OMA Groups (or Orthologous Groups) are a well-suited set of orthologs for this kind of analysis, as the criteria used to compute these orthologs are stringent. They require that all genes are reciprocally closest genes in their respective species to all the other genes of the group and do not allow more than one gene in a species, thus excluding paralogs. In the Quest for Orthologs Benchmark¹⁴, the community benchmark for orthology inference, OMA Groups are consistently the most specific inference, although lacking in recall. As potentially missing genes are less detrimental to phylogenetic determination than false predictions are²⁴, this is an appropriate choice of orthology inference method for this tutorial. Several phylogenies have already been published using OMA standalone or data from the OMA Browser, including those for archaea, sharks, spiders, worms, and insects, among others^25–29.

This tutorial demonstrated how to carry out these different steps to infer a phylogenetic tree: orthology determination, sequence alignments, supermatrix construction, and phylogeny inference. It is designed to allow users to leverage the state of the art orthology inference provided by OMA Groups while reducing the necessary computation from their side, namely by relying on precomputed all-against-all alignments provided by the OMA Browser. We include code snippets and scripts that automate the whole process, and ensure reproducibility of all phylogenetic analyses following this protocol. The tutorial is accompanied by practical examples with all data available on GitHub and Figshare.
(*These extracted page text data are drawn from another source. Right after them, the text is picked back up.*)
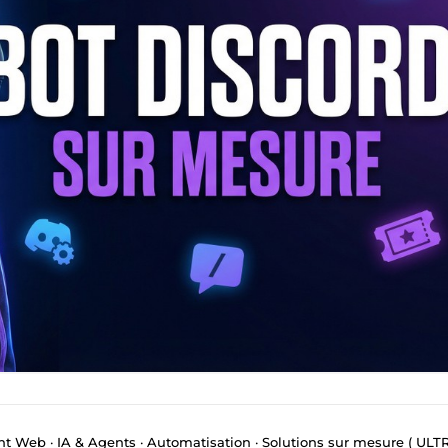
b · IA & Agents · Automatisation · Solutions sur mesure ( ULTRA RÉACT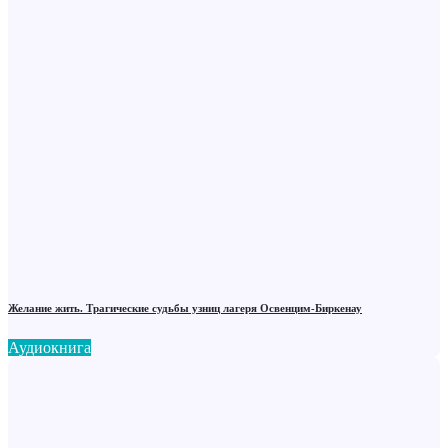
Желание жить. Трагические судьбы узниц лагеря Освенцим-Биркенау
Аудиокнига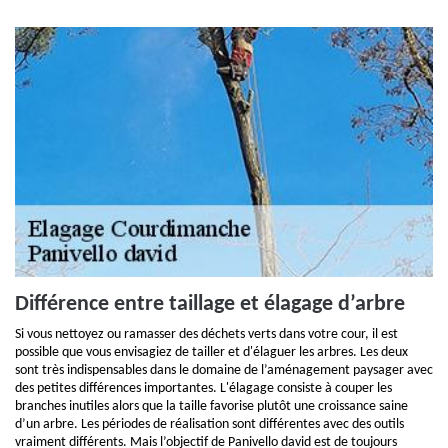
Différence entre taillage et élagage d’arbre
Si vous nettoyez ou ramasser des déchets verts dans votre cour, il est
possible que vous envisagiez de tailler et d'élaguer les arbres. Les deux
sont très indispensables dans le domaine de l’aménagement paysager avec
des petites différences importantes. L'élagage consiste à couper les
branches inutiles alors que la taille favorise plutôt une croissance saine
d’un arbre. Les périodes de réalisation sont différentes avec des outils
vraiment différents. Mais l’objectif de Panivello david est de toujours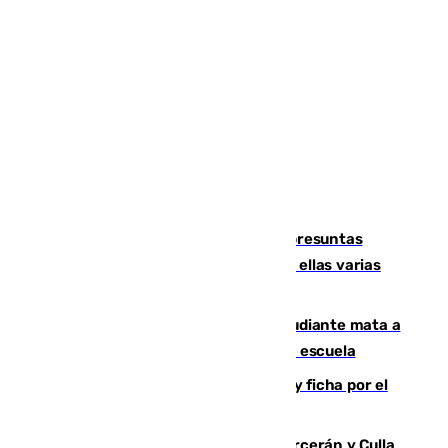
Un juzgado de Ceuta investiga seis presuntas
agresiones sexuales a migrantes, entre ellas varias
menores
Desastre en Tailandia: un joven estudiante mata a
tiros a sus abuelo y a profesores en una escuela
Luca Zidane rompe con el Granada y ficha por el
Leganés
Incendios de Castellón: Sierra Engarcerán y Culla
This tutorial is designed to help users generate a species tree phylogeny on reliable data, by relying on the least amount of computation. Nevertheless, we advise care in interpretation of the obtained species tree. In particular, even with accurate selection of orthologs, non-phylogenetic noise may persist in the data, making some branches hard to resolve. It is exemplified in this tutorial by a few differences between the species tree produced by the two different protocols, likely due to difference in the number of genes used. To avoid misinterpretation of the data, it is wise to compute and report measures of bipartition consistency, like bootstrap support values³⁰, while generating a species tree. A low bootstrap value will flag bipartitions that are subject to phylogenetic noise and that cannot be asserted with confidence. In our examples, bipartitions that differ between protocols have relatively low bootstrap values in the species tree.
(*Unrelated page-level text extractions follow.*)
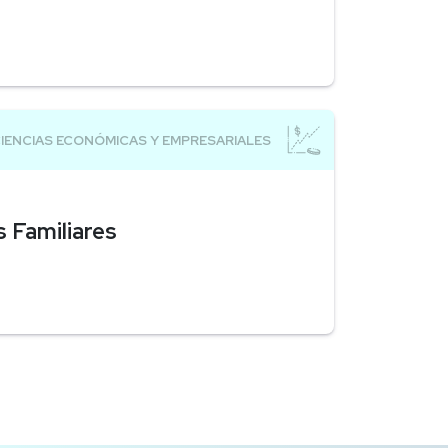
 Familiares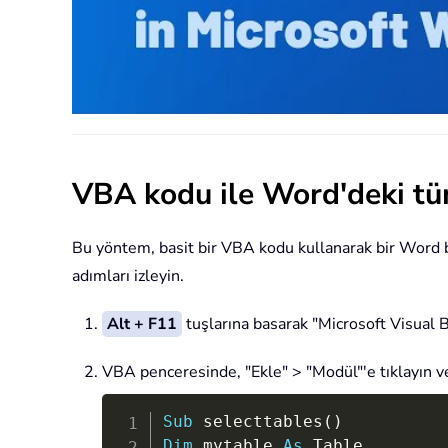
VBA kodu ile Word'deki tüm
Bu yöntem, basit bir VBA kodu kullanarak bir Word be
adımları izleyin.
Alt + F11
tuşlarına basarak "Microsoft Visual B
VBA penceresinde, "Ekle" > "Modül"'e tıklayın v
Sub
 selecttables
(
)
Dim
 mytable 
As
 Table
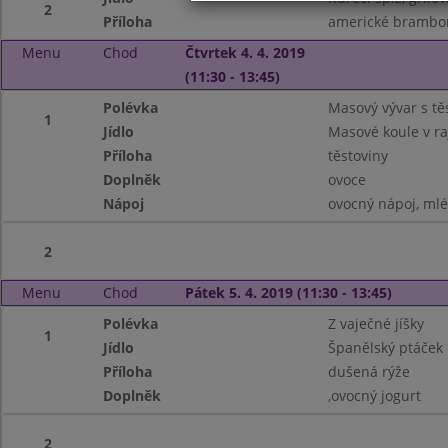
2
Příloha
americké brambor
Menu
Chod
Čtvrtek 4. 4. 2019
(11:30 - 13:45)
Polévka
Masový vývar s tě
1
Jídlo
Masové koule v r
Příloha
těstoviny
Doplněk
ovoce
Nápoj
ovocný nápoj, ml
2
Menu
Chod
Pátek 5. 4. 2019 (11:30 - 13:45)
Polévka
Z vaječné jíšky
1
Jídlo
Španělský ptáček
Příloha
dušená rýže
Doplněk
,ovocný jogurt
2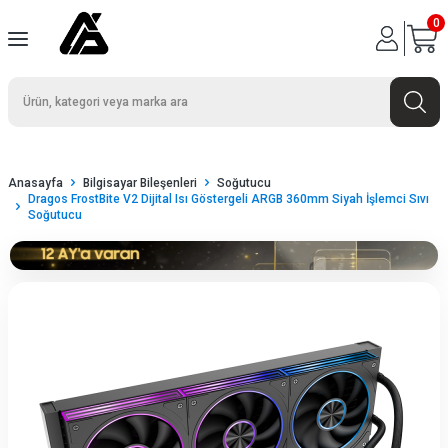
0
Anasayfa
Bilgisayar Bileşenleri
Soğutucu
Dragos FrostBite V2 Dijital Isı Göstergeli ARGB 360mm Siyah İşlemci Sıvı
Soğutucu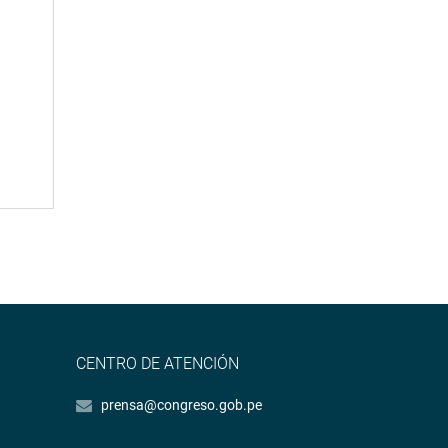
CENTRO DE ATENCIÓN
prensa@congreso.gob.pe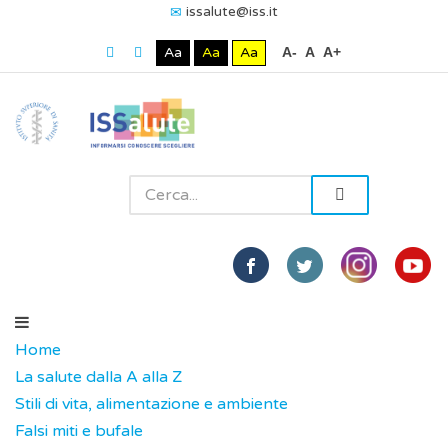
issalute@iss.it
Aa
Aa
Aa
A-
A
A+
Home
La salute dalla A alla Z
Stili di vita, alimentazione e ambiente
Falsi miti e bufale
For more information about the theory behind phylogenomics and the different methods, we refer the reader to recent reviews^31–33. In the context of this tutorial, we used well-established MSA and phylogenetic tree inference tools. For the more difficult cases however, it advised to carefully choose which tool to use, including some tools which are not mentioned here. For more information about existing tools the readers are invited to turn to the relevant literature^32,34. The protocols described here can be adapted to suit any other software compatible with standard data formats.

Data availability

The imported OG data and the OMA standalone software can be obtained from the OMA Browser (https://omabrowser.org), following instructions in this tutorial.

Figshare: Phylogenetic Tree Tutorial Example Data, https://doi.org/10.6084/m9.figshare.10780820.v6¹⁷

Data are available under the terms of the Creative Commons Zero "No rights reserved" data waiver (CC0 1.0 Public domain dedication).
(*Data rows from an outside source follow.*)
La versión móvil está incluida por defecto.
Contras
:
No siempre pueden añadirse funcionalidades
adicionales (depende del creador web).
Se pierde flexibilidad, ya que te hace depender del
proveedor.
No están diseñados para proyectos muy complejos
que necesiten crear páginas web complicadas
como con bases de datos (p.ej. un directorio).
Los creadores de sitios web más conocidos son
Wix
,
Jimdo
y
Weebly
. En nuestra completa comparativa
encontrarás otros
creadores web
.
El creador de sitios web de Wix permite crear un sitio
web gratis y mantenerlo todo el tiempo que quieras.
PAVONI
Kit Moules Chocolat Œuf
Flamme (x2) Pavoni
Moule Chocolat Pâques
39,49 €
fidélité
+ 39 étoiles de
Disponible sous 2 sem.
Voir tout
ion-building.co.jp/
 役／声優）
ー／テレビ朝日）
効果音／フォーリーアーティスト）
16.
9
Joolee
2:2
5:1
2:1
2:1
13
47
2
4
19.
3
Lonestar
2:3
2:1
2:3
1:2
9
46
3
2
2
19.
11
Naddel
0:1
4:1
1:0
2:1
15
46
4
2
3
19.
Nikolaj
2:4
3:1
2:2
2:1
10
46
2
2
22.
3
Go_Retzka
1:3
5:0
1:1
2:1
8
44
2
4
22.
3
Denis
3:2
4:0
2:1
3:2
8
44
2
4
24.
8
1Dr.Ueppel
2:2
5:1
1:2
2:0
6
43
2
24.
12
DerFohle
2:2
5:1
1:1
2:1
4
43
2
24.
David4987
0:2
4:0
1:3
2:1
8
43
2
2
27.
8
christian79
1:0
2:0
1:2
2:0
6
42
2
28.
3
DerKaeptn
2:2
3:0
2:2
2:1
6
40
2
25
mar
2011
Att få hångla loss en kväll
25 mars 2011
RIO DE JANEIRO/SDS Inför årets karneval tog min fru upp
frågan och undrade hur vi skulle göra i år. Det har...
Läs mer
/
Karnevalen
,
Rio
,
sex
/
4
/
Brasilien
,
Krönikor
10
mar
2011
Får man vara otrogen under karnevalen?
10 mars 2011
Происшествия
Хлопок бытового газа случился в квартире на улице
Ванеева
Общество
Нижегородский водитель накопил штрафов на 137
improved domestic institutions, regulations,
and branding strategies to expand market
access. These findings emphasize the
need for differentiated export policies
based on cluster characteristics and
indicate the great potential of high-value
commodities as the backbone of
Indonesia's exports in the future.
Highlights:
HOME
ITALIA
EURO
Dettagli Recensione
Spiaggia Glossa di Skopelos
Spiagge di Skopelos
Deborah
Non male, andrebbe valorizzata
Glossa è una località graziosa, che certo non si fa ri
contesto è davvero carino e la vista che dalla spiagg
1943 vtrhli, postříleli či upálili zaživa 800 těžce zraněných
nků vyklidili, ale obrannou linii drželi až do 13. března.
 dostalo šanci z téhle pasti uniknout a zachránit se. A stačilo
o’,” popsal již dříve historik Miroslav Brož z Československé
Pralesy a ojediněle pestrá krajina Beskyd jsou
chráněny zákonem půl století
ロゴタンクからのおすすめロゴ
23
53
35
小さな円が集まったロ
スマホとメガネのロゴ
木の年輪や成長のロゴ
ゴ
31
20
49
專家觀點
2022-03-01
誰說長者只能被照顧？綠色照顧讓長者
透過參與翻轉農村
Additional python scripts (filter_groups.py and concat_alignments.py) are publicly available: https://github.com/DessimozLab/f1000_PhylogeneticTree

Archived scripts as at time of publication: https://zenodo.org/record/6037516#.YgVAju6ZP0s²¹

License for scripts: MIT license

Software availability

OMA Browser available at: https://omabrowser.org/.

Source code for OMA Standalone available from: https://github.com/DessimozLab/OmaStandalone/tree/v2.4.0

Archived source code of OMA StandAlone at time of publication: https://doi.org/10.5281/zenodo.3555595¹³.

OMA Browser license: Mozilla Public License version 2.